I lost my mum 26 January of this year having suffered the cruel disease of Dementia for over 6 years. Then on 21 February I found my dad - he’d suffered fatal heart attack. I feel so alone and lost - I cared for both my parents - just feel empty and at a loose end - anybody who can offer advice ?
I’m so sorry for your loss. My dad had Alzheimers he passed the end of March this year. He was only 68. I can totally relate to how you are feeling after loosing the special people in your life. It’s been 7 months for me and I still feel the same. Returning to work has helped me as I was on the sick for a long time. It was mainly to get a bit of normality back in my life although I still felt completely empty. I was advised to take one day at a time and make sure you look after yourself. Keeping busy and staying active is also important. In the beginning I would just stay in bed and shut myself away from the world but this is never a good thing. Do you have good friends and support from anyone. This site can be very helpful as we are all here for the same reason and understand eachother. Take care Caz x
My mother died just 2 weeks today, the funeral is over and I feel the sadness after the shock setting in. I am restless and trying to decide what to do next. Its very difficult to do anything, especially when your mind is focused on everything. Mum’s death was unexpected so just before she was talking on the phone about christmas etc. It still seems unbelievable. I’ve been looking at some volunteer dog walking to have some committments and get me out.
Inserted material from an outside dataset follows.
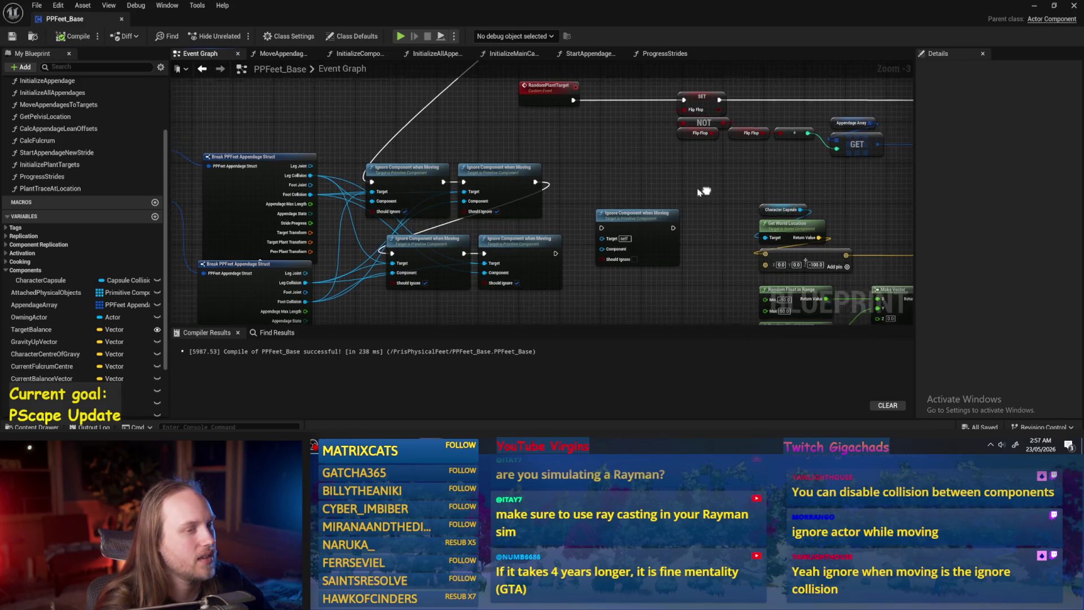
{"action": "left_click", "coordinate": [637, 262]}
{"action": "left_click_drag", "start_coordinate": [637, 266], "coordinate": [549, 314]}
Thank you for your reply. I’m sorry to hear about your dad. My mum had vascular dementia and her decline over the past three years was awful to witness - I don’t know about you but I felt like I lost mum the day she was diagnosed - which just makes things so much more difficult. I don’t work as I had been caring for both my parents for over 6 years and sadly have lost touch with a lot of friends due to other commitments. I have kept busy as I was nominated executor to deal with the estate - but that is now coming to an end. This whole experience seems to of blown my family apart - I have four other siblings! I have my own daughters but don’t like to burden them as they are trying to deal with their own grief. I’m grateful that I have found this site and am hoping to share experiences and feelings with other people in similar situations.
take care also x
Hi I’m sorry to hear about your mum. I guess with myself as mum spent the last five weeks of her life in hospital not making any progress or getting better - deep down I knew where we were heading - which didn’t make anything any easier. Grief has so many emotions - shock, anger, regret and so on. I had two dogs of my own and also inherited the dog I bought for mum, so I walk for at least an hour daily, which makes me go out, so it does help. I still feel sadness and its been almost nine months since I lost my mum and eight since I lost my dad. People say it gets easier with time.